A little more than two years ago, Yemen’s Houthi militia, swept south from its northern strongholds. The rebels were supported by Yemen’s former president, Ali Abdullah Saleh, who resigned after thirty years in power due to peaceful protests in 2011. The rebels seized the country’s capital of Sana’a and much of the country’s northern territories, and took over the government, expelling the administration of sitting President Abd Rabbuh Mansur Hadi.
In March 2015, as part of an effort to push the Houthis out of Sana’a and restore the Hadi government, a coalition of Gulf Arab nations launched a campaign of air strikes against the rebels.
And as is usually the case in war, it’s the civilian population that suffers. The United Nations estimates that of around 9,000 people that have died since the escalation of the conflict, at least half were civilians. The United States has called on all parties to the conflict to take every possible measure to avoid civilian casualties, and to investigate those incidents when they occur.
"You can see from the humanitarian situation, which is dire and deteriorating rapidly, that it is urgent that we try to bring this war to a close," said Secretary of State John Kerry recently at a press conference. He spoke in Riyadh, Saudi Arabia after a meeting of diplomats from the United States, the United Kingdom, Oman and Saudi Arabia and the United Arab Emirates, as well as the United Nations Special Envoy for Yemen.

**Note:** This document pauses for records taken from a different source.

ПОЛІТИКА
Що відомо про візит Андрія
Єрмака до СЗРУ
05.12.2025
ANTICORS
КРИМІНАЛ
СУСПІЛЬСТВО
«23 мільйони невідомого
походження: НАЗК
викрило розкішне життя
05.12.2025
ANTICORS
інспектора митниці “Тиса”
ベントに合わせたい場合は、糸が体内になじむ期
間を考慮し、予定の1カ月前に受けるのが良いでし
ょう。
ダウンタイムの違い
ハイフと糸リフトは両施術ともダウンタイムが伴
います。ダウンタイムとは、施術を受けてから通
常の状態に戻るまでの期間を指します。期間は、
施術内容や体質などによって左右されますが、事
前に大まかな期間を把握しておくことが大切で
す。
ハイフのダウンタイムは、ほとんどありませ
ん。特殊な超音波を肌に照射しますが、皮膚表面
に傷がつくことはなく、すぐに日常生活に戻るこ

“The purpose of our meetings was to talk about the challenge of bringing the war in Yemen to a close and how to move forward with a plan to stop the fighting and to negotiate a political settlement,” said Secretary of State Kerry. “We believe that only the UN-proposed plan, properly negotiated over time, is the way to bring this war to a close.”
The UN proposal outlines a comprehensive agreement whose details would be settled in negotiations. It includes a sequence of political and security steps to lower tensions and build confidence, temporary appointments to facilitate the period of government transition, and the formation of a national unity government. None of the measures would go into effect until all parties have signed a comprehensive agreement.
“It’s a framework for an outline that will bring the negotiations to a reality,” said Secretary of State Kerry. “We think that’s the only way to resolve this.